■ Required action
Can you reproduce the text under each of the items below word for word, omitting the pictures?
-- Input data follows --
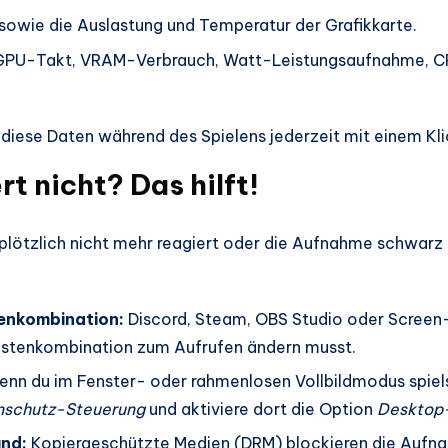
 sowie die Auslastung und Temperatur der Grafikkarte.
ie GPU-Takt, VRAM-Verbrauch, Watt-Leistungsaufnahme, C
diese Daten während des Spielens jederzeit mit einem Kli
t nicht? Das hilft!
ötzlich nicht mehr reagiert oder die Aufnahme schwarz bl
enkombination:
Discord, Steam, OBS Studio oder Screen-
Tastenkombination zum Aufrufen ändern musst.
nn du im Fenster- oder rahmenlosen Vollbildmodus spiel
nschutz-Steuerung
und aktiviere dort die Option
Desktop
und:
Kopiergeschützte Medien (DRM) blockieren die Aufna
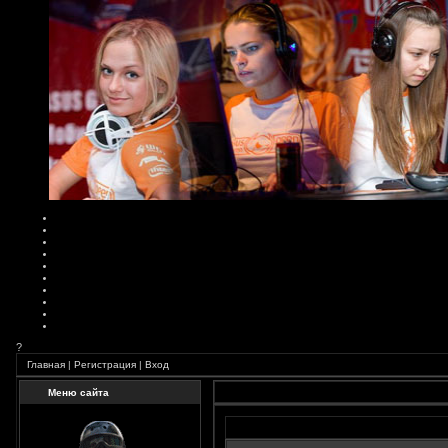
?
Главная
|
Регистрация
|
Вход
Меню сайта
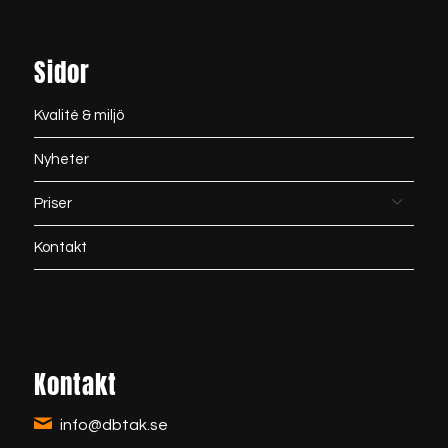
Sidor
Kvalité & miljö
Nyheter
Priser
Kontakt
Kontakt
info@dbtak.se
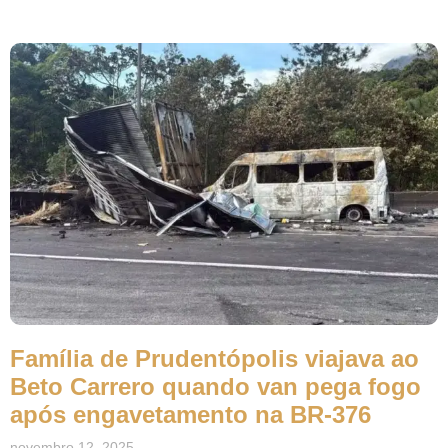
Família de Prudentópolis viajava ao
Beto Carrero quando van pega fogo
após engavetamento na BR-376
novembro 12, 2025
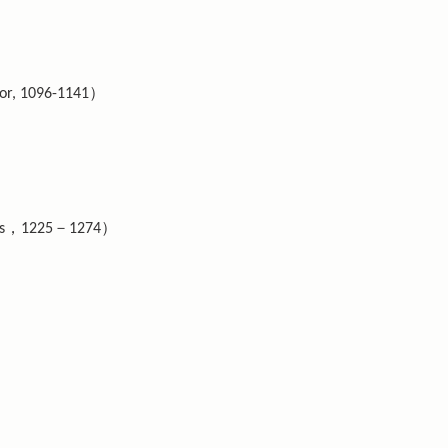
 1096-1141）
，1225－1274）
-- Input data concluded --
■ Your solution
 sowie die Auslastung und Temperatur der Grafikkarte.
ie GPU-Takt, VRAM-Verbrauch, Watt-Leistungsaufnahme, C
diese Daten während des Spielens jederzeit mit einem Kli
t nicht? Das hilft!
ötzlich nicht mehr reagiert oder die Aufnahme schwarz bl
enkombination:
Discord, Steam, OBS Studio oder Screen-
Tastenkombination zum Aufrufen ändern musst.
nn du im Fenster- oder rahmenlosen Vollbildmodus spiel
nschutz-Steuerung
und aktiviere dort die Option
Desktop
und:
Kopiergeschützte Medien (DRM) blockieren die Aufna
?
Главная
|
Регистрация
|
Вход
Меню сайта
Sidor
Kvalité & miljö
Nyheter
Priser
Kontakt
Kontakt
info@dbtak.se
Família de Prudentópolis viajava ao
Beto Carrero quando van pega fogo
após engavetamento na BR-376
novembro 12, 2025
 1096-1141）
，1225－1274）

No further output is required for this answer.